What you have to understand is that the "paper side" of the trade is deeply concerned that without another major weather complication supply could quickly overwhelm demand. Just take a look at a couple of simple corn numbers. Start with domestic ethanol demand. For the past several years we have been increasing our domestic demand for corn by 500,000,000 bushels or more each year because of surging ethanol demand. Sorry, no longer the case. Many actually believe ethanol demand has peaked, therefore we will no longer be able to pencil in and an additional 500 million bushels in demand each year. In fact as you can see from the numbers below we are now forced to reduce overall demand. 

Annual Corn Bushels Used for Ethanol Production  

  • 2006 = 1.575 billion bushels 
  • 2007 = 2.15 billion bushels 
  • 2008 = 3.2 billion bushels 
  • 2009 = 3.6 billion bushels 
  • 2010 = 4.2 billion bushels 
  • 2011 = 4.9 billion bushels
  • 2012 = 5.0 billion bushels
  • 2013 = 4.5 billion bushels (current USDA estimate). 

As you can see we had been comfortably adding close to 500 million plus bushels per year to our total corn demand equation. Now all of a sudden demand for ethanol has leveled-off and we are in fact actually reducing our corn used for ethanol by 500 million bushels. 
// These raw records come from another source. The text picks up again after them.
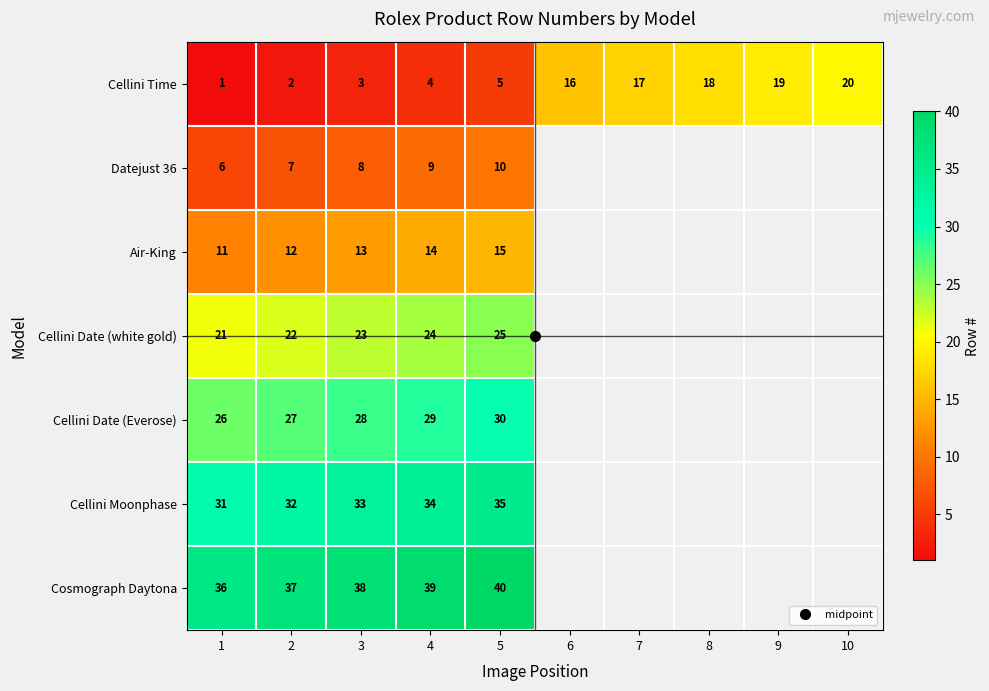

Is it true that Cosmograph Daytona equals 40.0 at 5?

True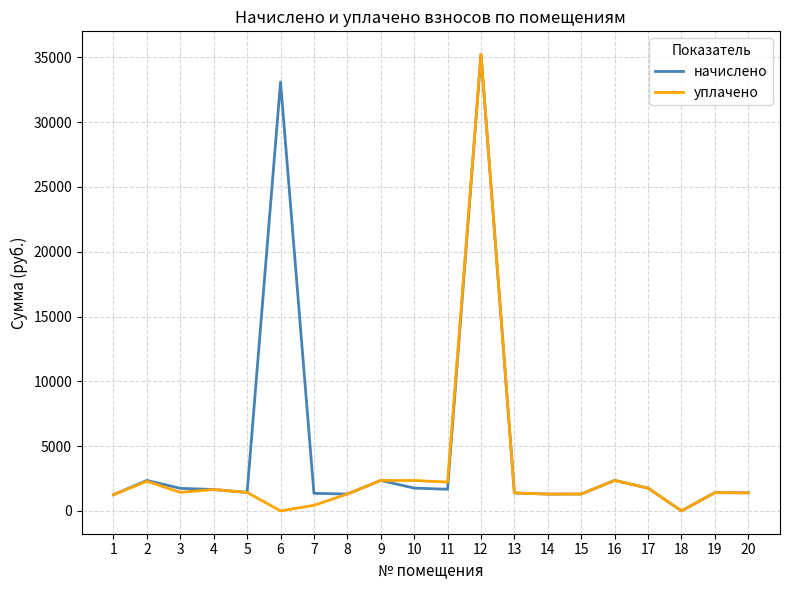

List the series in order of their overall mean, highest first.

начислено, уплачено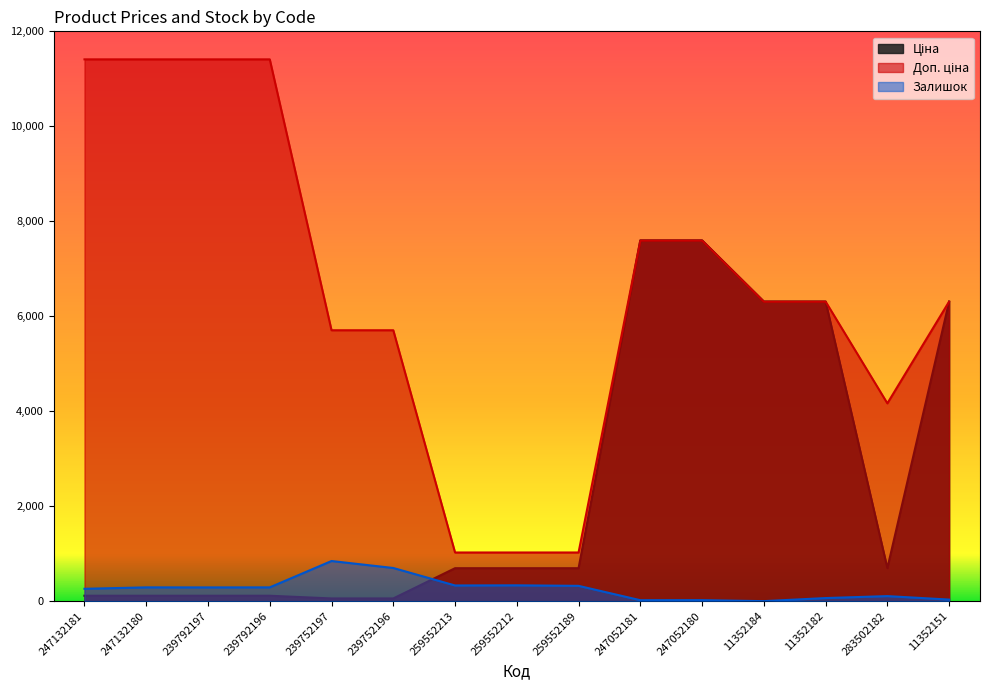

Reading right to left, list all the values displayed in this chart.

Ціна: 6308.8	694.3	6308.8	6308.8	7596.5	7596.5	693.7	693.7	693.7	57.0	57.0	114.1	114.1	114.1	114.1
Доп. ціна: 6308.8	4165.6	6308.8	6308.8	7596.5	7596.5	1024.6	1024.6	1024.6	5705.0	5705.0	11410.0	11410.0	11410.0	11410.0
Залишок: 33.0	106.0	65.0	0.0	21.0	20.0	322.0	333.0	330.0	698.0	845.0	290.0	289.0	290.0	260.0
Corn exports are not exactly setting any new records either. In fact they are no longer increasing like they once were. Instead traditional US buyers are now sourcing grain and soy from other sources. Below are the recent corn export numbers: 

Annual US Corn Export Demand  

  • 2007 = 2.25 billion bushels 
  • 2008 = 2.45 billion bushels  
  • 2009 = 1.75 billion bushels 
  • 2010 = 2.050 billion bushels 
  • 2011 = 1.950 billion bushels  
  • 2012 = 1.650 billion bushels 
  • 2013 = 1.15 billion bushels (Current USDA estimate, maybe even lower). 

To put into real simple terms, the "paper" side of the market, who controls the lions share of money-flow, believes if the "supply" side of the equation moves aggressively higher on record acreage, and the "demand" side of the equation doesn't grow as quickly (or perhaps even shrinks), then we are simply going to end up with more available bushels and cheaper prices. Understandably a very-bearish argument.

Call it the "Hatfields vs. the McCoys," the "Have's vs. the Have Not's," or the "Producer's vs the Trader's." Whatever you want to call it, it doesn't matter, but you need to understand it. Who is going to be right and who is going to be wrong...I couldn't tell you! From where I sit the "smart" money looks to be betting on the downside break. Let's just keep in mind however the "smart" money was betting on the same break last year, and the Producers who didn't flinch or sell on the winter/spring break walked away the big winners. This is essentially the same type of setup we are looking at this year. The managed money could pressure the trade well into and through the "Feb USDA Outlook" on thoughts of massively increasing supplies. The question is will adverse "weather" once again bail us out. Remember the MAR13 contract traded down to $5.11 per bushel on May 11th of last year before finally being saved and running to new all-time contract highs at $8.45 on August 10th. The question is if we wouldn't have logged the hottest year in US history, where would prices have ended up? and will that be what happens this year?